— BEGIN Text segment —
Document the new --fair-sched option.

philippe · philippe · commit 236a71a7b603 · 2012-02-22T20:23:29.000Z
git-svn-id: svn://svn.valgrind.org/valgrind/trunk@12398 a5019735-40e9-0310-863c-91ae7b9d1cf9
diff --git a/NEWS b/NEWS
@@ -27,6 +27,11 @@ Release 3.8.0 (????)
 * The C++ demangler has been updated so as to work well with C++ 
   compiled by even the most recent g++'s.
 
+* The new option --fair-sched allows to control the locking mechanism
+  used by Valgrind. The locking mechanism influences the performance
+  and scheduling of multithreaded applications (in particular
+  on multiprocessor/multicore systems).
+
 * ==================== FIXED BUGS ====================
 
 The following bugs have been fixed or resolved.  Note that "n-i-bz"
@@ -41,6 +46,7 @@ https://bugs.kde.org/show_bug.cgi?id=XXXXXX
 where XXXXXX is the bug number as listed below.
 
 247386  make perf does not run all performance tests
+270006 -Valgrind scheduler unfair 
 270796  s390x: Removed broken support for the TS insn
 271438  Fix configure for proper SSE4.2 detection
 273114  s390x: Support TR, TRE, TROO, TROT, TRTO, and TRTT instructions
diff --git a/docs/xml/manual-core.xml b/docs/xml/manual-core.xml
@@ -1660,6 +1660,44 @@ need to use these.</para>
     </listitem>
   </varlistentry>
 
+  <varlistentry id="opt.fair-sched" xreflabel="--fair-sched">
+    <term>
+      <option><![CDATA[--fair-sched=<no|yes|try>    [default: no] ]]></option>
+    </term>
+
+    <listitem> <para>The <option>--fair-sched</option> controls the
+      locking mechanism used by Valgrind to serialise thread
+      execution. The locking mechanism differs in the way the threads
+      are scheduled, giving a different trade-off between fairness and
+      performance. For more details about the Valgrind thread
+      serialisation principle and its impact on performance and thread
+      scheduling, see <xref linkend="manual-core.pthreads_perf_sched"/>.
+
+      <itemizedlist>
+        <listitem> <para>The value <option>--fair-sched=yes</option>
+          activates a fair scheduling. Basically, if multiple threads are
+          ready to run, the threads will be scheduled in a round robin
+          fashion.  This mechanism is not available on all platforms or
+          linux versions.  If not available,
+          using <option>--fair-sched=yes</option> will cause Valgrind to
+          terminate with an error.</para>
+        </listitem>
+        
+        <listitem> <para>The value <option>--fair-sched=try</option>
+          activates the fair scheduling if available on the
+          platform. Otherwise, it will automatically fallback
+          to <option>--fair-sched=no</option>.</para>
+        </listitem>
+        
+        <listitem> <para>The value <option>--fair-sched=no</option> activates
+          a scheduling mechanism which does not guarantee fairness
+          between threads ready to run.</para>
+        </listitem>
+      </itemizedlist>
+    </para></listitem>
+
+  </varlistentry>
+
   <varlistentry id="opt.kernel-variant" xreflabel="--kernel-variant">
     <term>
       <option>--kernel-variant=variant1,variant2,...</option>
@@ -1836,8 +1874,8 @@ that your program will use the native threading library, but Valgrind
 serialises execution so that only one (kernel) thread is running at a
 time.  This approach avoids the horrible implementation problems of
 implementing a truly multithreaded version of Valgrind, but it does
-mean that threaded apps run only on one CPU, even if you have a
-multiprocessor or multicore machine.</para>
+mean that threaded apps never use more than one CPU simultaneously,
+even if you have a multiprocessor or multicore machine.</para>
 
 <para>Valgrind doesn't schedule the threads itself.  It merely ensures
 that only one thread runs at once, using a simple locking scheme.  The
@@ -1860,6 +1898,86 @@ everything is shared (a thread) or nothing is shared (fork-like); partial
 sharing will fail.
— END Text segment —
— BEGIN Supplied material —
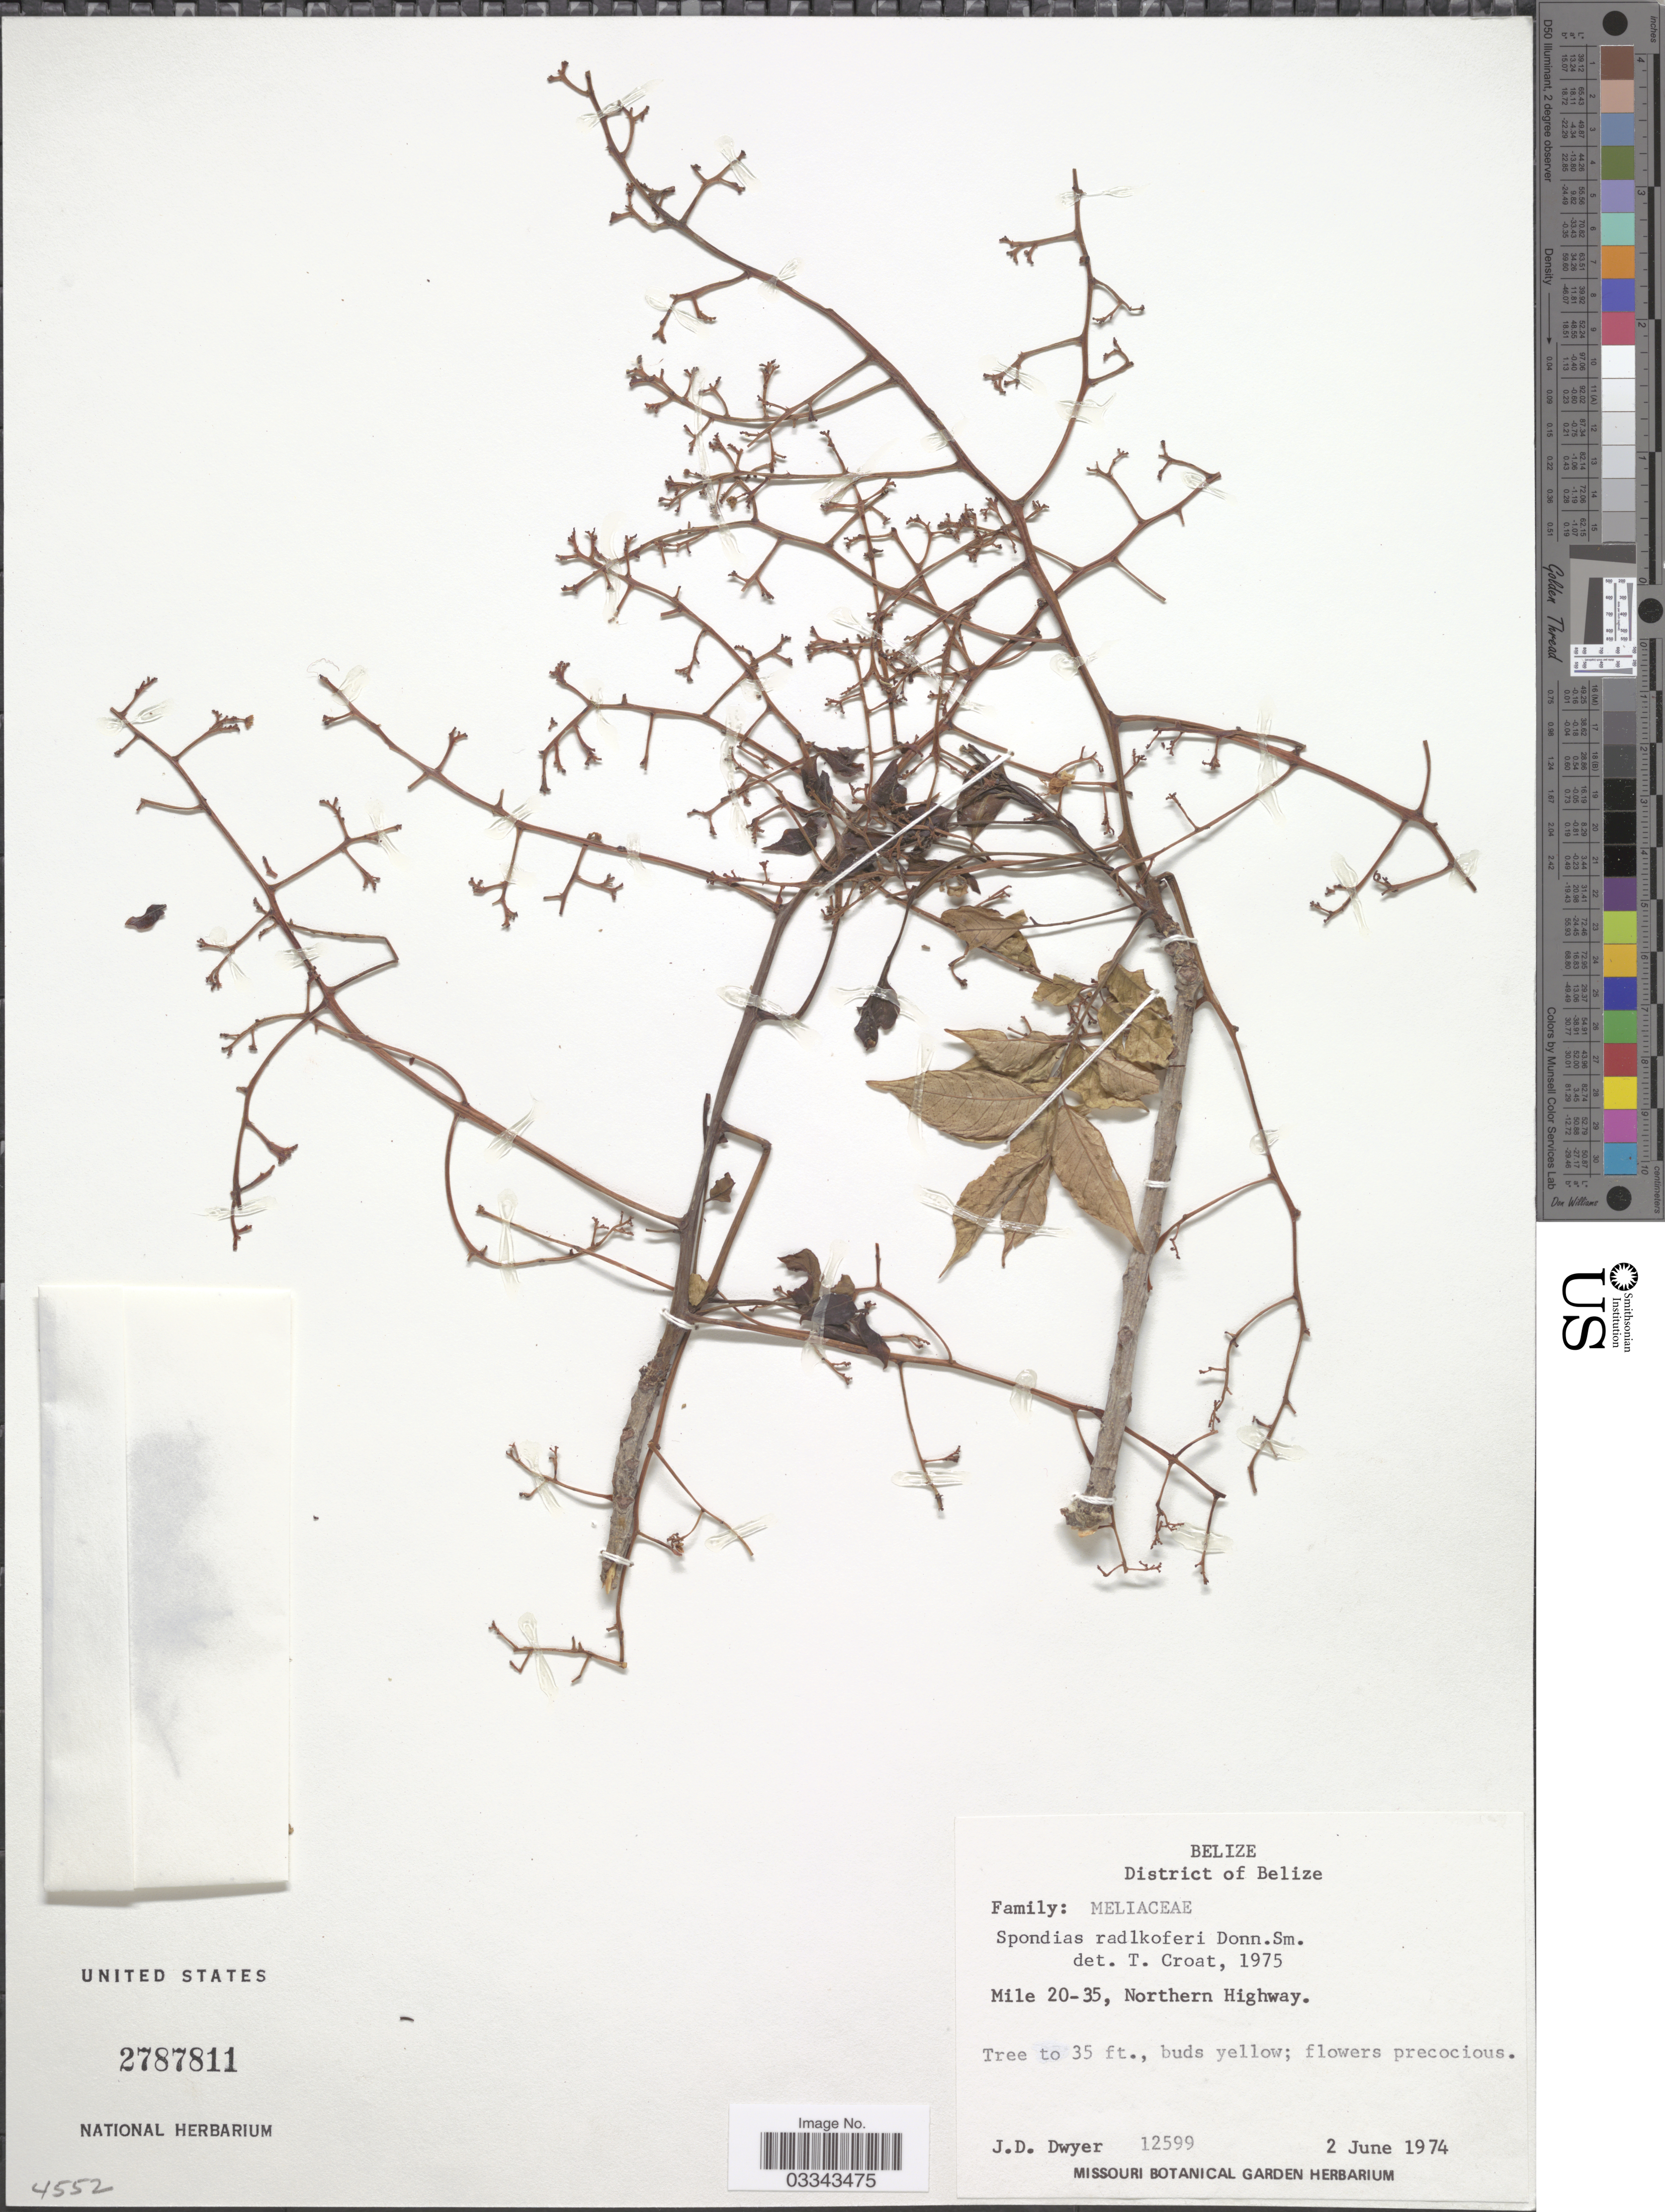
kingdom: Plantae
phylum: Tracheophyta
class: Magnoliopsida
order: Sapindales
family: Anacardiaceae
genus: Spondias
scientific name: Spondias radlkoferi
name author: Donn. Sm.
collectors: J. D. Dwyer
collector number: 12599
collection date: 1974-06-02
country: Belize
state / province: Belize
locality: District of Belize, Mile 20-35, Northern Highway.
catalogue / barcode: US 2787811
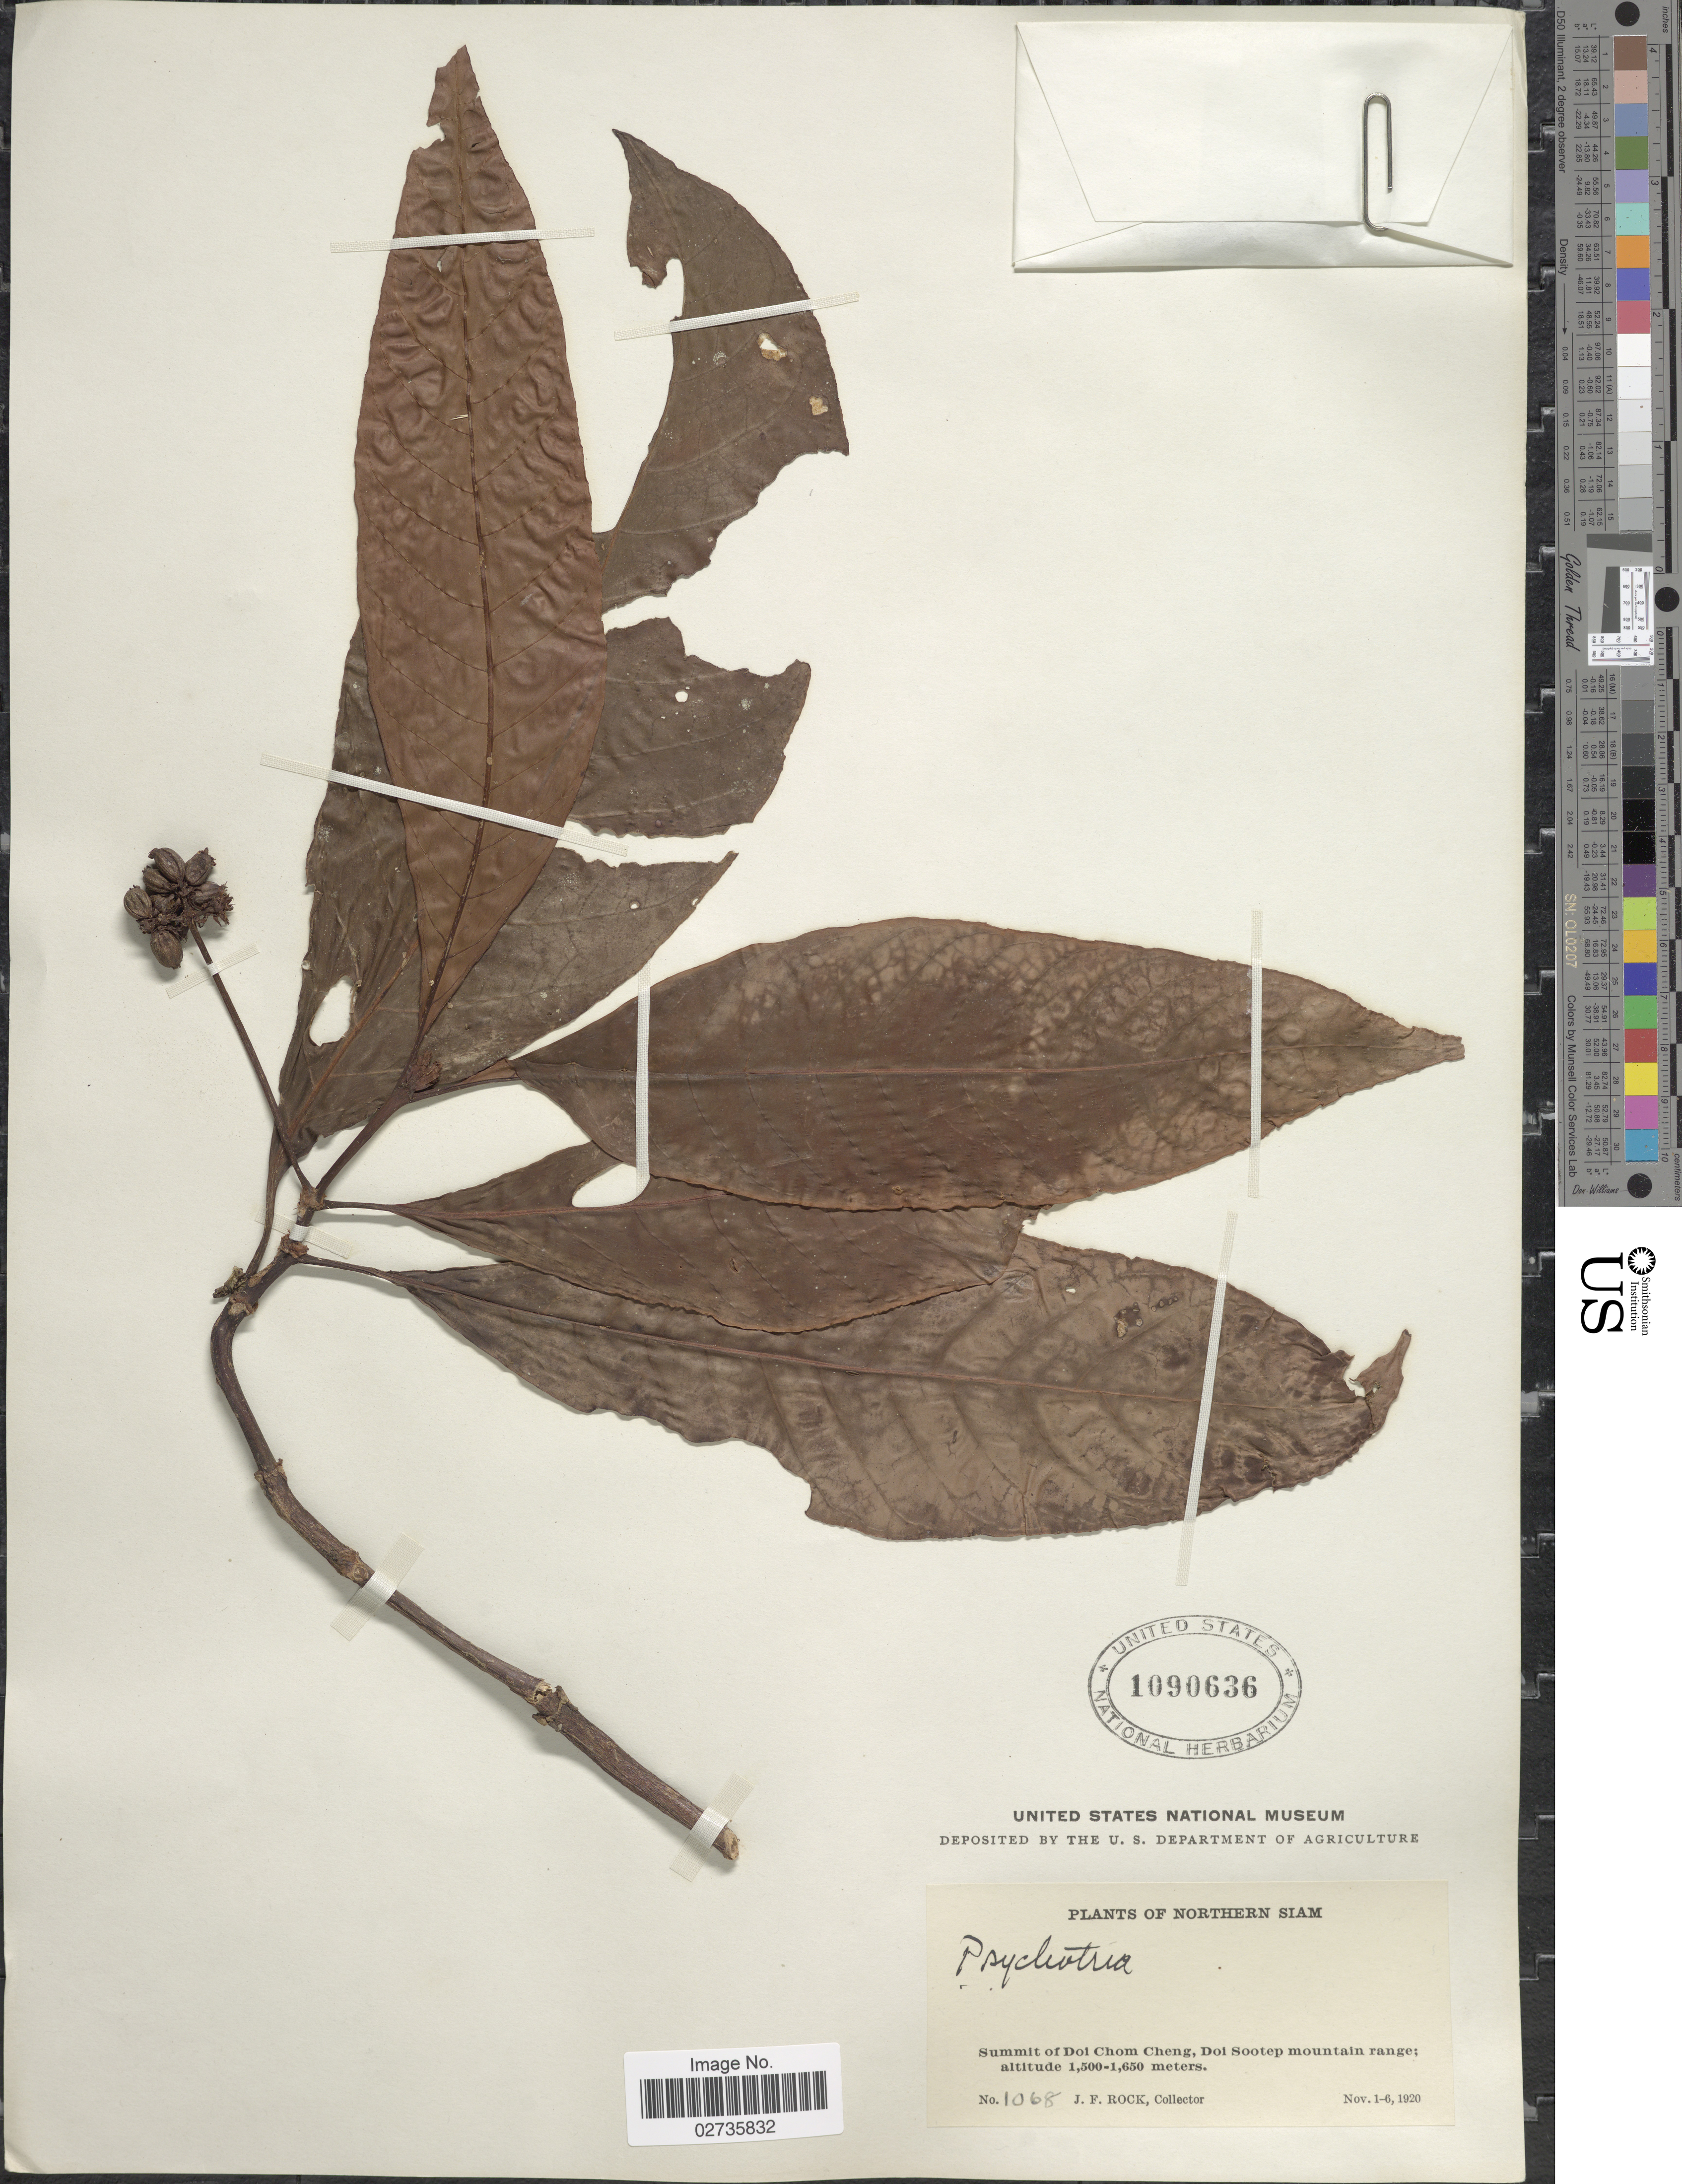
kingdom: Plantae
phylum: Tracheophyta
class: Magnoliopsida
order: Gentianales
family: Rubiaceae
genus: Psychotria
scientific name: Psychotria sp.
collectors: J. Rock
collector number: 1068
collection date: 1920-11-01/1920-11-06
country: Thailand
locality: Northern Siam, Summit of Doi Chom Cheng, Doi Sootep mountain range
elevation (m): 1500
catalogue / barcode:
— END Supplied material —
Tasks to perform -
[1] Answer these questions about the Valgrind commit:
(a) What is the default value of the --fair-sched option?
(b) What does --fair-sched=try do on a platform where fair scheduling is not available?
(c) What number does the commit add to the list of fixed bugs?
[2] Carry the Valgrind commit forward from its last line.
The collection material has no role in this.

Expected outputs -
[1]
(a) no
(b) It automatically falls back to --fair-sched=no.
(c) 270006

[2]
 </para>
 
+<sect2 id="manual-core.pthreads_perf_sched" xreflabel="Scheduling and Multi-Thread Performance">
+<title>Scheduling and Multi-Thread Performance</title>
+
+<para>A thread executes some code only when it holds the lock.  After
+executing a certain nr of instructions, the running thread will release
+the lock. All threads ready to run will compete to acquire the lock.</para>
+
+<para>The option <option>--fair-sched</option> controls the locking mechanism
+used to serialise the thread execution.</para>
+
+<para> The default pipe based locking
+(<option>--fair-sched=no</option>) is available on all platforms. The
+pipe based locking does not guarantee fairness between threads : it is
+very well possible that the thread that has just released the lock
+gets it back directly. When using the pipe based locking, different
+execution of the same multithreaded application might give very different
+thread scheduling.</para>
+
+<para> The futex based locking is available on some platforms.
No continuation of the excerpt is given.